I've sorta been following the story love, and I do think you might need to consult another adult in the matter. If it is this bad, there may be a chance it will escalate. Now, I don't know this guy like you know him, but again, bullying is bullying, no matter what.
And honestly? As a person who's been a victim of bullying myself, I feel this guy is being unbelievably petty. I understand there was some rift between you two in the past, but you were willing to step up and accept your fault. That takes a lot of courage and growth to do. He doesn't have to forgive you, no, but him going out of his way to purposefully make you uncomfortable when you've apologized and meant it and have not done anything to him since...that's very petty and unhealthy behavior. In fact, it makes him a hypocrite -- why give back the treatment you were given (or at least something similar)?

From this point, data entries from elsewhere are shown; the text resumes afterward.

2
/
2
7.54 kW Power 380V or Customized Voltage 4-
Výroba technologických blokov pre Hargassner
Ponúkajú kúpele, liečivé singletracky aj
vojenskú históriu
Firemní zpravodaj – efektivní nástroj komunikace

I've been a victim, but I moved passed it. I didn't forgive my bully, but I didn't go out of my way to be spiteful because I just had other things to worry about. And I certainly never felt the need to bully them or anyone else for that matter. Maybe he's not passed whatever when down between you, but he should handle himself much better.
I think going to an adult, someone you trust, needs to happen. Because this is affecting your ability to function in your class, and that can affect your ability to perform there as well. And I feel your counselor believed in him because you went to her and he wasn't there. So she most likely went to him with what YOU said and he did some "oh, it's just a misunderstanding".
So you might need to sit down, the both of you, and talk it out with an adult ( if not more -- like your parents). Because this can't and shouldn't, continue. His attitude shouldn't continue like this because it actually makes me wonder how he's like with other people or how he could potentially be like.
These are my two cents, and you shouldn't rush if you're still uncomfortable. But please -- make sure you have people around you to support you and work with you through this. This is not something you should endure just because "I did wrong in the past, so this is what I deserve". You also owned up to it, and meant it with your heart. If he can't recognize that, that's his problem.